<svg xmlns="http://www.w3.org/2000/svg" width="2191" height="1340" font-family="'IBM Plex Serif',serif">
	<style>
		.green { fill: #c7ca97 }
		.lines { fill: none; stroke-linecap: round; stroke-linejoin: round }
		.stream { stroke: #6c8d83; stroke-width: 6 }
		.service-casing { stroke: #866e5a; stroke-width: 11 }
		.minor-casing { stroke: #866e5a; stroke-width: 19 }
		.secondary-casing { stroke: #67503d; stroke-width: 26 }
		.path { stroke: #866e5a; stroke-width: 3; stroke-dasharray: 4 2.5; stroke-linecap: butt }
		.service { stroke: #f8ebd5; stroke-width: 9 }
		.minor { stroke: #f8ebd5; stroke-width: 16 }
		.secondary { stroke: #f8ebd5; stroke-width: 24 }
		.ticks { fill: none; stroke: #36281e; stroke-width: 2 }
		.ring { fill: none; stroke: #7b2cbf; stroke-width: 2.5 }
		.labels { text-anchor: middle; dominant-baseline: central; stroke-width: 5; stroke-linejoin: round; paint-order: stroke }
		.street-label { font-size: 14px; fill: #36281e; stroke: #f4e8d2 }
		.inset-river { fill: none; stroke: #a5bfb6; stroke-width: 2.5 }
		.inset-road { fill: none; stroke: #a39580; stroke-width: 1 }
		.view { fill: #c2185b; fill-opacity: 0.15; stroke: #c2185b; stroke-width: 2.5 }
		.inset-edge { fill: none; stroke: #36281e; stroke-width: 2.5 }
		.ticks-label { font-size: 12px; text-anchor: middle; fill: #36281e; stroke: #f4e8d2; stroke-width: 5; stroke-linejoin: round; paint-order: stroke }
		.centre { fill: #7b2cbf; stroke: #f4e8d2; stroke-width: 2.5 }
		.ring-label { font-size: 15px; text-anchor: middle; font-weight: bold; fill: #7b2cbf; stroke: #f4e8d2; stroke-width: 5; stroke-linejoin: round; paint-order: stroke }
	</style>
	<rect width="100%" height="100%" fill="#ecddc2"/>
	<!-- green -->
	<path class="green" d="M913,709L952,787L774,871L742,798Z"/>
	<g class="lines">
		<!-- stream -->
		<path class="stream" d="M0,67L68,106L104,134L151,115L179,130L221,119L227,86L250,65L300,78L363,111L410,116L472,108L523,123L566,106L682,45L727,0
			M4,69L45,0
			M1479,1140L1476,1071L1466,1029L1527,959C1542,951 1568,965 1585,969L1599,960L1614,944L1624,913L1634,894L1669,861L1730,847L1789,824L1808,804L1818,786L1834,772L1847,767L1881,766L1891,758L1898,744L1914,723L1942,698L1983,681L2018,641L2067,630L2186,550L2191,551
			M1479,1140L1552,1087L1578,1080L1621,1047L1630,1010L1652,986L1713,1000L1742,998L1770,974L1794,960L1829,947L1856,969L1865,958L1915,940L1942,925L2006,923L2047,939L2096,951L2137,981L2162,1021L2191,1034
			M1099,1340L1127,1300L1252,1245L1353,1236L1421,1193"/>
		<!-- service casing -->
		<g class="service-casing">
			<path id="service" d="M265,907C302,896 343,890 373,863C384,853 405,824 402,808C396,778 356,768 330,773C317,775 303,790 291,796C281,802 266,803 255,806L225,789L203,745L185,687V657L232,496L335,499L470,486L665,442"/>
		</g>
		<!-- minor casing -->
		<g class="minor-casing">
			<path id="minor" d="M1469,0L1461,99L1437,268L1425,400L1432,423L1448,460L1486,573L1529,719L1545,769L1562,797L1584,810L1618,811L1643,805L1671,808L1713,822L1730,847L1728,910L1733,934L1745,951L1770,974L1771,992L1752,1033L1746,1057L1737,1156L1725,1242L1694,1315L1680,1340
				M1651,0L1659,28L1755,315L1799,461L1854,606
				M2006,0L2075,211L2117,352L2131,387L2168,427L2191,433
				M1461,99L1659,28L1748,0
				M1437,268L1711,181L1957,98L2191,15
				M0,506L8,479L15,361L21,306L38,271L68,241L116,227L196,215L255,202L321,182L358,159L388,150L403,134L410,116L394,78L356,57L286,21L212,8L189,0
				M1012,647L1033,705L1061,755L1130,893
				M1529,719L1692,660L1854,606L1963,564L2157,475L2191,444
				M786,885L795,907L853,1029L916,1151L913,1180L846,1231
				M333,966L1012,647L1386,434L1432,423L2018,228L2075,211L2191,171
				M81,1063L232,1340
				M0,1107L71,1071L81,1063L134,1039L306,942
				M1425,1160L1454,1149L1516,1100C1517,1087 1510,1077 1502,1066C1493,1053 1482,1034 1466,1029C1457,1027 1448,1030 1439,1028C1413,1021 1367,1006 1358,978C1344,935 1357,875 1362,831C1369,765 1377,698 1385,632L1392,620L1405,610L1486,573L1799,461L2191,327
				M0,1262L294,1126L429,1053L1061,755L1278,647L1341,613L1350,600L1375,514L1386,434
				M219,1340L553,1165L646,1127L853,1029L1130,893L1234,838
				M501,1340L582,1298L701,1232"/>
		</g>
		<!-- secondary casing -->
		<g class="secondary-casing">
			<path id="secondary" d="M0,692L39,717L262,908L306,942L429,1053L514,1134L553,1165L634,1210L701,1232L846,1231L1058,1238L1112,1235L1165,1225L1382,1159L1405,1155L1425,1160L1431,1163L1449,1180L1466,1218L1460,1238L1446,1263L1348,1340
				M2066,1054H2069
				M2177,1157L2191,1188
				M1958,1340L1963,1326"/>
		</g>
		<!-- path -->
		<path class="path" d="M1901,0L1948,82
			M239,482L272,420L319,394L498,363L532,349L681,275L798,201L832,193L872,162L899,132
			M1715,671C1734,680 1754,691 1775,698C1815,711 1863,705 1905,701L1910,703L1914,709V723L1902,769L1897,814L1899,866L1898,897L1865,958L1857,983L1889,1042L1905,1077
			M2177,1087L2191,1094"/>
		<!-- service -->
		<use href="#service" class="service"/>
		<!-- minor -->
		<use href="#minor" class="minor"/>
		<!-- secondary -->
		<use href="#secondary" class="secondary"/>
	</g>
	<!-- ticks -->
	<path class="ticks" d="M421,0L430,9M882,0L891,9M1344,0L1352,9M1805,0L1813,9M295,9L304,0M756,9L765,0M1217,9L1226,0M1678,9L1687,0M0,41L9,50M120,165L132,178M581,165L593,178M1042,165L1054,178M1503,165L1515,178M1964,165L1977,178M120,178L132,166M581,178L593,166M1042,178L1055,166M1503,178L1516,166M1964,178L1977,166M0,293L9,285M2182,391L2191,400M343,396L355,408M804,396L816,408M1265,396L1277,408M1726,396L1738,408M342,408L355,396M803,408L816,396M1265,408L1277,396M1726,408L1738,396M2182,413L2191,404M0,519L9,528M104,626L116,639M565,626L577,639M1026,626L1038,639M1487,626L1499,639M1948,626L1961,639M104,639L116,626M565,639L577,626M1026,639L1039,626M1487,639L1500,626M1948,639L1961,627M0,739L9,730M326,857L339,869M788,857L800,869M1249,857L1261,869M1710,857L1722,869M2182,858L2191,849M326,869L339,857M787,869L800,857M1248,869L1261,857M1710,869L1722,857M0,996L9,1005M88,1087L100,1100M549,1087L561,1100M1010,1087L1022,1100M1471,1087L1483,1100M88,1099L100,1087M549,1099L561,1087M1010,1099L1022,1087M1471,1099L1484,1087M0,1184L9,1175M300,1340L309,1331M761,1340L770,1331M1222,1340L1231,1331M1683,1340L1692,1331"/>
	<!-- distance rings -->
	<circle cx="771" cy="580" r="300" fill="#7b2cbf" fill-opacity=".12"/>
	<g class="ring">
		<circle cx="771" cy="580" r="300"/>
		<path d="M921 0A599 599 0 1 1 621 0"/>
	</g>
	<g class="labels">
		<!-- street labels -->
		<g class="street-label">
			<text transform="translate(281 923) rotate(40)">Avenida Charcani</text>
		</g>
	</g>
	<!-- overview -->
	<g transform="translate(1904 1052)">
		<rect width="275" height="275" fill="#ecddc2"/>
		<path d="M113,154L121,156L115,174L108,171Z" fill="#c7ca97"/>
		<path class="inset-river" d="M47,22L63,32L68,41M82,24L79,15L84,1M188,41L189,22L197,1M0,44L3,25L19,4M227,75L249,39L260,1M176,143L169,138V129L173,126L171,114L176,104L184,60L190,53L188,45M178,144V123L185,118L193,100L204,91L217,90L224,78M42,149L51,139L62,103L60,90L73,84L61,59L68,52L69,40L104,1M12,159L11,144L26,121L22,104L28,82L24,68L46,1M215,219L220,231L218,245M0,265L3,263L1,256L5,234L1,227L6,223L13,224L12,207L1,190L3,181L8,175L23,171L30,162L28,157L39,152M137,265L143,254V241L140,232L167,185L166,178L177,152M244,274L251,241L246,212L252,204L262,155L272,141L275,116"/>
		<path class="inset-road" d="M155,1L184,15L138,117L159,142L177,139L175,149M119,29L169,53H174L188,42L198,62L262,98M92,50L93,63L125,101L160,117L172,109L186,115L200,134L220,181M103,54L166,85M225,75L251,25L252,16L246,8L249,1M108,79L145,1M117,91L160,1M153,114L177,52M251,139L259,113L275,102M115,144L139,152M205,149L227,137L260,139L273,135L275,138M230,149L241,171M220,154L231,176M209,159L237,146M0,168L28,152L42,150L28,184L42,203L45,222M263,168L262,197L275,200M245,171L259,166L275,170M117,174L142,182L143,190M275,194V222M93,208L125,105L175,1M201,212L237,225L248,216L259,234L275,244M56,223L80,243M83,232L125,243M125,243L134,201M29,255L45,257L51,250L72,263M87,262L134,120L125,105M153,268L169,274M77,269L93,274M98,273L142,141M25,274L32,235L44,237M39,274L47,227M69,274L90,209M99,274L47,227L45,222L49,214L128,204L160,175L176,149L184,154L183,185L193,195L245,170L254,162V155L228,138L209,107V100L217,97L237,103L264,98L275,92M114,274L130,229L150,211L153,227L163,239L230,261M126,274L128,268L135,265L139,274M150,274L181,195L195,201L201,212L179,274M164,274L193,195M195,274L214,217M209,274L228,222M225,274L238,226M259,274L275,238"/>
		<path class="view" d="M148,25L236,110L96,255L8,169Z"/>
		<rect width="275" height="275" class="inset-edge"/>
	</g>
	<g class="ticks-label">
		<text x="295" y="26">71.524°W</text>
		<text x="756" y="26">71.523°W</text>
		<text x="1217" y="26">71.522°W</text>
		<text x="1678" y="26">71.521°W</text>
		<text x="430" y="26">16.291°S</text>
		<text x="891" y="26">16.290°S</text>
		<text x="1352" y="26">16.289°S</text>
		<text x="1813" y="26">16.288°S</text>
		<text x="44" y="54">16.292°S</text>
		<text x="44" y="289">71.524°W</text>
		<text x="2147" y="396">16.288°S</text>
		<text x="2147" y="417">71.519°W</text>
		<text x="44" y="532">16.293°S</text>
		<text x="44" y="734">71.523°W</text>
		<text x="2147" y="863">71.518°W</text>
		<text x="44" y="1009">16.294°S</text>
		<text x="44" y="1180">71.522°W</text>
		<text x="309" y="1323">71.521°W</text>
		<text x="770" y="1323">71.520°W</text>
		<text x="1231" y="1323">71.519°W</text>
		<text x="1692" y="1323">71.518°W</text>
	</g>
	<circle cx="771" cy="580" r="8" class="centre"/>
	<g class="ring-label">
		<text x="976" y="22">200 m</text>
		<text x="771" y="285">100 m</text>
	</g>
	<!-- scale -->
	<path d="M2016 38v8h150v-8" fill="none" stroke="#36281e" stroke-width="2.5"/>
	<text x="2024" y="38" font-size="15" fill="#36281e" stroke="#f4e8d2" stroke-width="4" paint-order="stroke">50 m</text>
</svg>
★ ★ ★ ★ ★
- Problem requirements
From the entries above, print the lines beginning at the one with "#f8ebd5; stroke-width: 16" and stopping after the one with "middle; dominant-baseline: central;", exactly as written and with nothing else.

- Finished task
		.minor { stroke: #f8ebd5; stroke-width: 16 }
		.secondary { stroke: #f8ebd5; stroke-width: 24 }
		.ticks { fill: none; stroke: #36281e; stroke-width: 2 }
		.ring { fill: none; stroke: #7b2cbf; stroke-width: 2.5 }
		.labels { text-anchor: middle; dominant-baseline: central; stroke-width: 5; stroke-linejoin: round; paint-order: stroke }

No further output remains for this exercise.